Co-Chaired by TechNet’s CEO, Rey Ramsey, and Twitter’s Co-Founder, Biz Stone, ConvergeUS drives technology-based breakthroughs for critical social problems and thus accelerates social innovation. ConvergeUS—the non-profit arm of TechNet—is a bipartisan, political network of technology sector CEO’s and senior executives. It was founded this year to mobilize corporations, academic institutions, and other nonprofits to leverage technology to create positive change on critical issues facing American society.
The goal of this organization is to bring together dedicated people across sectors who can identify systemic challenges within our society, who can define ways to address them applying technological approaches, and who can work collaboratively to achieve sustainable and ideally transformative change. To meet this goal, each year ConvergeUS will identify no more than three problem areas to concentrate its resources and reach out to people in business, government, social services, media, and education who have an interest in collaborating to design and implement change. They also intend to apply research methodology to build a methodology that can be duplicated in many areas.
For 2011, ConvergeUS has partnered with the Silicon Valley Education Foundation in order to focus on improving STEM education, or science, technology, engineering and math skills skills, for children grades K-12. ConvergeUs has also partnered with The Campaign for Grade-Level Reading on its 0-3 Literacy Gap campaign to boost the reading proficiency of young children; and the organization formed an alliance with CommonHealth ACTION, Farm Sanctuary, and Reach Out and Read on its Health Literacy campaign, which focuses on healthy eating and literacy for children in low-income areas.
Almost 150 participants took part in the ConvergeUS inaugural meeting on October 5th and 6th at Fort Baker in the San Francisco Bay Area. AmericaSpeaks helped coordinate the event and brought in facilitators to support engaging this group of eager participants in productive dialogue for change.
Founded in 1995, AmericaSpeaks provides citizens with a greater voice in the policy making process and helps develop new institutions that can strengthen our democracy. Over the last 16 years, they have brought together more than 160,000 citizens to influence critical policy issues. AmericaSpeaks believes that by bringing together thought leaders, elected officials, and advocates to discuss the state of our democracy and the kinds of changes that need to take place across our nation, we can create a stronger, healthier democracy.
I was privileged to have been selected to help with the facilitation and learn more about this movement for cross-sector collaboration toward social change. Participants came from across the U.S. with a deep desire to work together and make a difference in critical social problems.
I worked with the STEM group, which was comprised of close to 40 participants who defined pathways to support work being done by the Silicon Valley Education Foundation. These pathways include a means to provide schools and teachers with the resources they need and help them develop a greater emphasis on teaching science, technology, engineering, and math by making STEM a meta-discipline that is driven by a curriculum rich in problem-solving, discovery, exploratory learning. STEM has a lot of support at the national, state, and local levels, yet there are significant challenges in making radical changes to K-12 education.
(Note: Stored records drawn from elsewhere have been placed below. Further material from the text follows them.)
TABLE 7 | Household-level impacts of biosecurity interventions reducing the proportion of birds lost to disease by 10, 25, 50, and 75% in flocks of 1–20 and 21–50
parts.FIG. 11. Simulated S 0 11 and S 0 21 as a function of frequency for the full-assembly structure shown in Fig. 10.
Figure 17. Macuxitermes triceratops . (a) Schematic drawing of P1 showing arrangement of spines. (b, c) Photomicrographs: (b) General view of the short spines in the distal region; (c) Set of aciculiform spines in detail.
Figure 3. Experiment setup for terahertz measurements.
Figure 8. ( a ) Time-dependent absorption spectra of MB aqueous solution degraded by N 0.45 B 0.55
By discussing some of the major challenges, the group that met at the ConvergeUs meeting was able to begin to design a technological blueprint to support the change.
Our working groups at the ConvergeUs meeting emerged eager to offer their knowledge, skills, and resources to support continued collaborative work that could truly make a difference. The challenge of course, is to create the supporting structures and processes that will enable these eager participants to continue to work together once they are back in their home towns, at their offices, and dealing with their day-to-day challenges. We all know the difficultly of staying involved over the long-term.
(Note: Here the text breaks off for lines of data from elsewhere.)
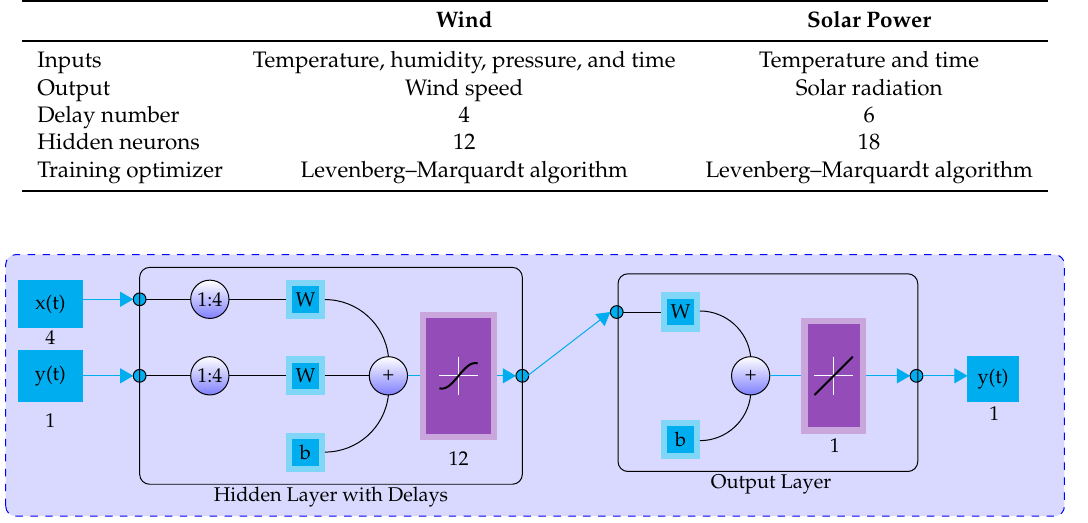
Figure 4. Artificial neural network (ANN) scheme for wind speed prediction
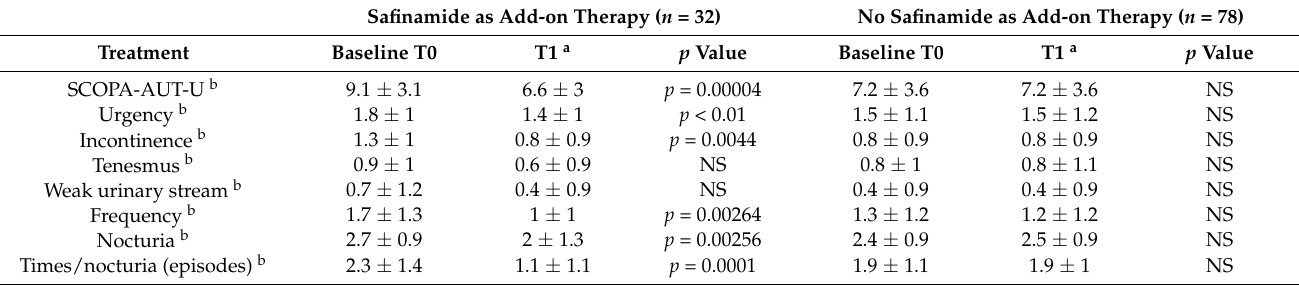
Table 3. Comparison of urinary symptoms in both groups after possible changes in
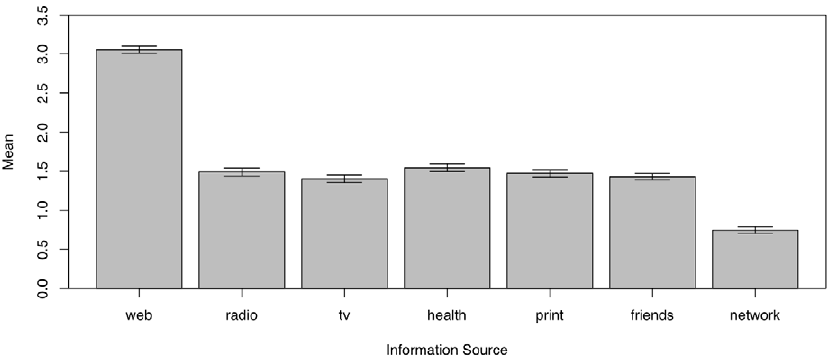
Figure 6. Mean values of sources of information on swine flu cited by respondents. Bars show Bonferroni-corrected 95% confidence intervals. Codes: 1=never use as source of information, 5=very frequently use as a source of information.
Cross-sector collaboration work is new work and those of us interested in participating in it and facilitating have plenty to learn. In many ways, it is an innovative design process of bringing people together around a critical problem and finding new and innovative ways to address it. It is inspiring and fun work.
Last semester a small group of students at Saybrook took a course with me to learn more about cross-sector collaborative work—what we called Inter-Organizational Networks (IONs). The many organizations that partnered to support this event described here, are a great example of an ION. The results of our learning were published in the OD Practitioner’s fall publication and can be viewed here.
I hope you will find a way to get involved in this important work.